GST applicability on core management functions
The ruling by the Karnataka AAR could have wider ramifications, triggering GST liabilities for those enterprises that currently do not have to pay GST on their core activities and thus do not qualify for tax credits / refund schemes.
It is also troubling for businesses that supply goods and services that are either GST-exempt, or not within its ambit – healthcare, education, petroleum, and liquor.
Overall, the tax interpretation significantly escalates the costs for enterprises with multi-state operations.
This is because the core functions of any large or multinational firm, such as human resources, IT maintenance, marketing, and accounting – executed from the corporate head office – could be treated as a supply of service to other offices / units.
Hence, the ruling also has tax implications for the salaries of a firm’s C-suite employees – chief executive officer, legal head etc.
Tax experts in India are now waiting to see if the federal government issues a clarification with regards to the validity of the Karnataka AAR interpretation and if it will apply across industry.

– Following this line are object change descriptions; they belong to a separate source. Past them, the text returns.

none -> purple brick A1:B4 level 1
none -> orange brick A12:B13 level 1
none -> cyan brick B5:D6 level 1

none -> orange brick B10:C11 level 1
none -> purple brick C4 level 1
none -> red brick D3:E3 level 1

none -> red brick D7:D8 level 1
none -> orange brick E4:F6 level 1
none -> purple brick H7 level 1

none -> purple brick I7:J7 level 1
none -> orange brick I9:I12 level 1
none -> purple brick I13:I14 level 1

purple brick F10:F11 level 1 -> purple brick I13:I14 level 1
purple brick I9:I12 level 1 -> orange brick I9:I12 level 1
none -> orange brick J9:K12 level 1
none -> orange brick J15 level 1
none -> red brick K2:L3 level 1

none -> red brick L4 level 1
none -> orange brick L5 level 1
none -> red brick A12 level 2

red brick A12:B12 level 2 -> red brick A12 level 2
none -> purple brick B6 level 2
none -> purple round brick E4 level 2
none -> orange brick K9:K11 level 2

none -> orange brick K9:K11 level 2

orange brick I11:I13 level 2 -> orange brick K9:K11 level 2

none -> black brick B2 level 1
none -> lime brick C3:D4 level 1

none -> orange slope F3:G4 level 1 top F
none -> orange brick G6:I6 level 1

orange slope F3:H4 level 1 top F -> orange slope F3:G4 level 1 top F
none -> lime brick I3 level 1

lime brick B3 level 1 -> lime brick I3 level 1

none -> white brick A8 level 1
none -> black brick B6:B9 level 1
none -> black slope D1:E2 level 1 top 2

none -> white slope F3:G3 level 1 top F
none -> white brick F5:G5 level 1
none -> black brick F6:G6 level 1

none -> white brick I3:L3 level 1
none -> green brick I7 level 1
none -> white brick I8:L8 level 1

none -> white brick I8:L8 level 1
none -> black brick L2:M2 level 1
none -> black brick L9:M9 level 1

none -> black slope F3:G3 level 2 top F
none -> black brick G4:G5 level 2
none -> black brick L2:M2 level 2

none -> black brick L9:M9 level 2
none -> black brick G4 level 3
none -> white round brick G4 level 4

The ruling has been passed after the application was filed by Columbia Asia Hospitals. This is a Bengaluru-based Healthcare institution that had inquired about the possibility on an advance ruling regarding services rendered by its employees at the corporate office in its chains located in other States— viz. accounting, IT or other administrative functions. They had sought clarification on whether such activities shall be treated as supply under GST.
Some experts have suggested that this ruling can have unpleasant consequences. Notably, the GST will be applicable to even those entities that are not supposed to incur GST liability on their core activities.
As per a suggestion by an economist, the situation can become worse if a recipient branch is involved in the supply of exempted goods & services. The branch office will have to incur GST liability even in case of supply of exempted services from the supplier unit. It won’t be able to avail input of GST levied by the supplier unit.
Principally, the GST Council in its 28th meeting had exempted several services from GST. the new ruling by Karnataka AAR is likely to put adverse impact on its policy.
Analysts have pointed out that this Advance Ruling on interstate services can be really perplexing as the companies now may need to impose GST on even employee costs in notional head office, and ITC of such GST won’t be available to the recipient branch of the company.
These inferences point out that the GST authorities need to carefully consider the issue and propose a solution accordingly.
Its rulings are case-specific but they have a persuasive impact on tax assessment in the cases of other firms under similar circumstances.